Hi folks, quick question it has taken me years to think off asking!
With any three star model my old mount (Vixen Atlux and SkySensor2000-PC) can correct for polar misalignment of up to 20 degrees - it simply runs both motors at correction rates it solves mathematically for all over sky pointing - including atmospheric refraction - but what if it's a tiny bit wrong I just wondered...
I wonder now if I should turn off my mount's polar misalignment correction capabilities whenever I am:
- polar aligning my permanent rig by any drift or T-point method and
- when doing guided imaging - as seeing versus real drift vs mount corrections could all cause slight see saws in my tracking.
I only realised now there could be a small feedback loop causing some extra difficulty for the guiding - where the mount corrects in anticipation for expected polar misalignment and possibly at times being a bit ahead or behind optimal gear movement to keep the star centred it might be worsening the guiding slightly...

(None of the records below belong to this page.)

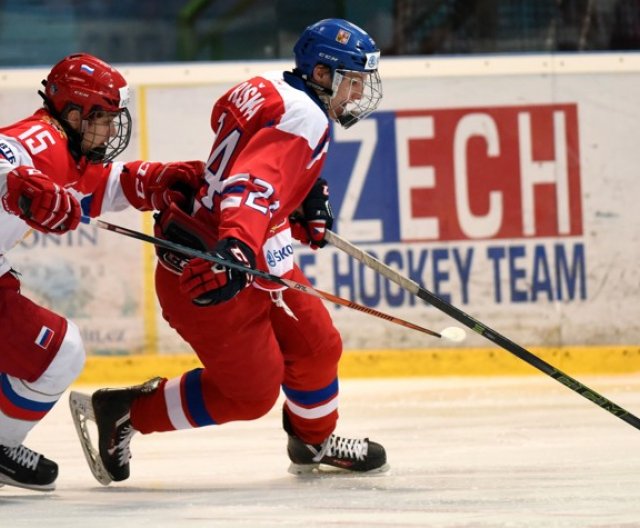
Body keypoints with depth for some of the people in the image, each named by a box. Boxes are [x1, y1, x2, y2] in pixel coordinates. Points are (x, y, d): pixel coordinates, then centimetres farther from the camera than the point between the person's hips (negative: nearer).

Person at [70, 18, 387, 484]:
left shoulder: (270, 90, 7)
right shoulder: (304, 119, -22)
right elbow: (255, 185, -38)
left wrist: (308, 193, 26)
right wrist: (237, 247, -53)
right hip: (209, 273, -11)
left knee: (316, 345, 19)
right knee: (250, 393, -1)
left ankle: (315, 442, 43)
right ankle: (122, 412, 8)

I was pondering why subsequent TSX 300 star models gave slightly different polar correction advice - normally adjustments less than 2 arc minutes on one or both axes. So I might do two subsequent runs - one straight after the other - only noting the correction advice - not implementing it - and see if between subsequent runs (with a new supermodel each time - complicating things possibly) whether the polar correction advice was consistent or not - it was slightly off - normally only in East / West corrections.
Given I have a permanently set up rig - I wonder if I might be best to only do a 1 or 2 star align in my hand controller - to avoid triggering the SS2K's polar misalignment function (or do a three star model - but just click accept on the third star - without any re-centring on the third star even if it is a few arc minutes of dead centre) - then use TSX closed loop slew or NINA or SGP to centre on any target and then use PHD2 to track.
Does that make sense to folk -any suggestions?